:: Provided records
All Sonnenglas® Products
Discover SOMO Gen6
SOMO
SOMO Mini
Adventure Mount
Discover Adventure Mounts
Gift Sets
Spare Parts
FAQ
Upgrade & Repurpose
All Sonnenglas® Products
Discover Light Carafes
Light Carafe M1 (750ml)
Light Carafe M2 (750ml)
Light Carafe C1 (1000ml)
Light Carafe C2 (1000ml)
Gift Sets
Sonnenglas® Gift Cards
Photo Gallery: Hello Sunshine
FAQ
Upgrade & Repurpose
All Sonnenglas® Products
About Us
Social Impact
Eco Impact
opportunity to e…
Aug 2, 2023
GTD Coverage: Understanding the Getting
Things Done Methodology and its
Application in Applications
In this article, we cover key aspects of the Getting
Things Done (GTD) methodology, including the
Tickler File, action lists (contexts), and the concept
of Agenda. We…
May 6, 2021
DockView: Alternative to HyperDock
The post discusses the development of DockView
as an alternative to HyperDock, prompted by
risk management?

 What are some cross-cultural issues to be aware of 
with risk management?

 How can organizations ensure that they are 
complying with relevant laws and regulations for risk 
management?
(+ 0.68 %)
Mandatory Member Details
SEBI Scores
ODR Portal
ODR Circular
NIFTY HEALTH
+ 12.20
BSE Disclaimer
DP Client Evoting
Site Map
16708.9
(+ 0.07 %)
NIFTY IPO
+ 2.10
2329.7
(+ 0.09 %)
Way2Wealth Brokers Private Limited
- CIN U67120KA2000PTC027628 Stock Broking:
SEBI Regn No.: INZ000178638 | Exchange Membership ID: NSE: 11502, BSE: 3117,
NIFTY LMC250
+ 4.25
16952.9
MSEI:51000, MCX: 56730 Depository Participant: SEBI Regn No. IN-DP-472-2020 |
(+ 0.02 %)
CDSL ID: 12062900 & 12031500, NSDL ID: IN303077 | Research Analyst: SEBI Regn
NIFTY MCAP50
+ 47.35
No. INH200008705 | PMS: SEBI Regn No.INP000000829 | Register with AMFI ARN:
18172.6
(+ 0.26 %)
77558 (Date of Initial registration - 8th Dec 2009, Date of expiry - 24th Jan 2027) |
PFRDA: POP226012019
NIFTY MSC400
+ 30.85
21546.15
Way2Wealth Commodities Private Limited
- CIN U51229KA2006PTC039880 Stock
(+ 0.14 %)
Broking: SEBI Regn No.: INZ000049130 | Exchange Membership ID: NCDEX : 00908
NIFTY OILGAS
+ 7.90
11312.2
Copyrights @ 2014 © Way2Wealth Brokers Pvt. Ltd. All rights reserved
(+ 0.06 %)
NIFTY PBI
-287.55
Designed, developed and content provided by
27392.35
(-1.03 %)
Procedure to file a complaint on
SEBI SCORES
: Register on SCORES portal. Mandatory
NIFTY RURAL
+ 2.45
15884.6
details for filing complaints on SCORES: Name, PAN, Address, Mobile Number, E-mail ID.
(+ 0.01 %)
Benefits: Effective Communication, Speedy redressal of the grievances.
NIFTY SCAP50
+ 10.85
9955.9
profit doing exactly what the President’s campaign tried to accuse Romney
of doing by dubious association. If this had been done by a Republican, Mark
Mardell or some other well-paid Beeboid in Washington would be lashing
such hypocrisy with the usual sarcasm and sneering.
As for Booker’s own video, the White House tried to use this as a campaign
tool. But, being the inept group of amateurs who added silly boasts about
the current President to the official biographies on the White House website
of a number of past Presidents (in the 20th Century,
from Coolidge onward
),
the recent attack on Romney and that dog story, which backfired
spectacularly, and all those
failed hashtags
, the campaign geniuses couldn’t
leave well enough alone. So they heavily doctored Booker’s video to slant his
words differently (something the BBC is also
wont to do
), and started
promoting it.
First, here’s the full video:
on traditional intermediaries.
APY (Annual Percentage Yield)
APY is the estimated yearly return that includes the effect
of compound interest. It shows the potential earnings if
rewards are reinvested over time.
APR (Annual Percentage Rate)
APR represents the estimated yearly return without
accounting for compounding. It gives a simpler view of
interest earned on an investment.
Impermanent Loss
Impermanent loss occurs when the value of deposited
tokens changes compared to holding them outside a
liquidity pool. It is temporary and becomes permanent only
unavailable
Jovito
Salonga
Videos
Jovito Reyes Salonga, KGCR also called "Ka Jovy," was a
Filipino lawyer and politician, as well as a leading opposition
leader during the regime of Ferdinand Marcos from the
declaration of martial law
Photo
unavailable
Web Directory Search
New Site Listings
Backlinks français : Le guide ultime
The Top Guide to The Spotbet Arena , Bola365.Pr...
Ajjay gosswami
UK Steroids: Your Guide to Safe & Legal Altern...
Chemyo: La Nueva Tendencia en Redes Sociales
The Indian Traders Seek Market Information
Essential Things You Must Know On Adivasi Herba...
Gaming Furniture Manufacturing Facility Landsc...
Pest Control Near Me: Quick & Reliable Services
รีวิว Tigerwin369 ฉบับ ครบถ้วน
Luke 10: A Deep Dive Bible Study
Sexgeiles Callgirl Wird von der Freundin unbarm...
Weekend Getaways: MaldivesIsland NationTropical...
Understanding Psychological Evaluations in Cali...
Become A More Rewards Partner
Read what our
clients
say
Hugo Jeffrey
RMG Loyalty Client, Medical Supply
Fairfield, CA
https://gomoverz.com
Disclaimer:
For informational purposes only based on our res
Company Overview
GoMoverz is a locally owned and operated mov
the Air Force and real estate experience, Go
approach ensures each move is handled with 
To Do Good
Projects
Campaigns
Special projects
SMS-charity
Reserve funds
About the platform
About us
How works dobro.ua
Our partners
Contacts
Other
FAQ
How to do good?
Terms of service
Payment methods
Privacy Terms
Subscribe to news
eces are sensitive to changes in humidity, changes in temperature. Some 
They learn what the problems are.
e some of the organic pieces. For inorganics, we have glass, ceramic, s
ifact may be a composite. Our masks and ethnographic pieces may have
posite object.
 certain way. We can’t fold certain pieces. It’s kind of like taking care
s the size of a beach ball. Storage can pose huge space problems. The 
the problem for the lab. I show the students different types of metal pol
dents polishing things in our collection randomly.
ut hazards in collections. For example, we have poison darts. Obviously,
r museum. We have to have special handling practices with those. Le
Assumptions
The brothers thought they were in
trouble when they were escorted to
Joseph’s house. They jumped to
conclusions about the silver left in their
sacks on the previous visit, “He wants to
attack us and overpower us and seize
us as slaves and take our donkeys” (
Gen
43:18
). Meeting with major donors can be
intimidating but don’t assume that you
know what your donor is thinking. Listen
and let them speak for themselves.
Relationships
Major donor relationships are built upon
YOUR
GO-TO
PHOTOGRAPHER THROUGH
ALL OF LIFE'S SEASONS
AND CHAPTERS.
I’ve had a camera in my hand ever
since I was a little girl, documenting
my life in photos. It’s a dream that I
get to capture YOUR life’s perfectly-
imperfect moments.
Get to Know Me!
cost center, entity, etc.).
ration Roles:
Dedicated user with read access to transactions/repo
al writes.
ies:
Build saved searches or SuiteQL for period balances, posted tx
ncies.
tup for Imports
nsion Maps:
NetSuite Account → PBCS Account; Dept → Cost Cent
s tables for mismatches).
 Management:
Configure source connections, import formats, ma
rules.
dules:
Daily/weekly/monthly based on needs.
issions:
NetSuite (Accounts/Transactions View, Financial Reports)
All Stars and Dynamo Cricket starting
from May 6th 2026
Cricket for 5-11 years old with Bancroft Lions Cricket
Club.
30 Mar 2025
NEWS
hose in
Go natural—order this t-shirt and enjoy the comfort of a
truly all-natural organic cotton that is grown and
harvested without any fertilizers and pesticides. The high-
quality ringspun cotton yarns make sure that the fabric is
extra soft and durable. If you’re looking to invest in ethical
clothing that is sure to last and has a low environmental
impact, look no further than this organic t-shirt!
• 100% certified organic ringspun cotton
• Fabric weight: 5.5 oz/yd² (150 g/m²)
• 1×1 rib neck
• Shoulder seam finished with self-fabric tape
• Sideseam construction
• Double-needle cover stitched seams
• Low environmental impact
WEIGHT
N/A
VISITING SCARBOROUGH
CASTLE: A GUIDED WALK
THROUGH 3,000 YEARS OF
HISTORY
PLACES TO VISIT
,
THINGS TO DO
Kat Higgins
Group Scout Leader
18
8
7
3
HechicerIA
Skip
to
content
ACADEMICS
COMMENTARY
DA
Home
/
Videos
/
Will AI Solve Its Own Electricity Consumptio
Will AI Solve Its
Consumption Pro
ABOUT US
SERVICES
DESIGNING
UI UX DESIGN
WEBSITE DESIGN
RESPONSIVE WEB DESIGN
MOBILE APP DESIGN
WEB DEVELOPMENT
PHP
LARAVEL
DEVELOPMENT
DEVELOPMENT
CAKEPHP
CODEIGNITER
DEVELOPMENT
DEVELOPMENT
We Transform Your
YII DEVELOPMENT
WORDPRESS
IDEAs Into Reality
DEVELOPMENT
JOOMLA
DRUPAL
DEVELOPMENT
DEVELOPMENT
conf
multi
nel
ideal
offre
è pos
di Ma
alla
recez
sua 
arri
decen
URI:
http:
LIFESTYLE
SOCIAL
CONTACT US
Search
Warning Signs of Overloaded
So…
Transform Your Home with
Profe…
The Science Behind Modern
::::
**Exercise brief**: Which of the lines above contain the word "when"? Identify each one and copy it out, matching case exactly.

**Answer space**:
Impermanent loss occurs when the value of deposited
trouble when they were escorted to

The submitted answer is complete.